*JOB ITEM*
The lines to copy are those holding the string "terms" in the entries below.
= = =
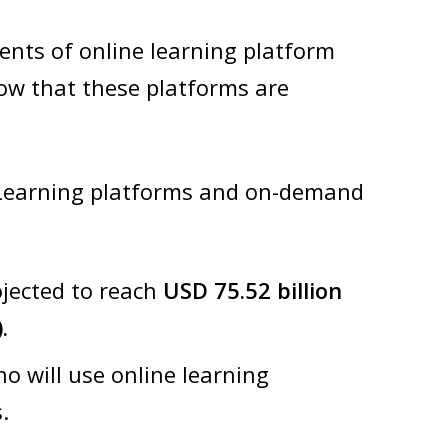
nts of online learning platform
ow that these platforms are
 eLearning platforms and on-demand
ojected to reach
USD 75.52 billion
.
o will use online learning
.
= = =
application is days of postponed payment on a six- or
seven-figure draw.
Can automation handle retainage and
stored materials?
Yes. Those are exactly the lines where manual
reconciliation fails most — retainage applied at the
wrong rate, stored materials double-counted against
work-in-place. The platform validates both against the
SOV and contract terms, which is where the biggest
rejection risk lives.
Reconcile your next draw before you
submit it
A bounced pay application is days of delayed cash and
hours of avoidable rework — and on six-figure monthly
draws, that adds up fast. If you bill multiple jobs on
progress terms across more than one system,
= = =
*ANSWER*
SOV and contract terms, which is where the biggest
progress terms across more than one system,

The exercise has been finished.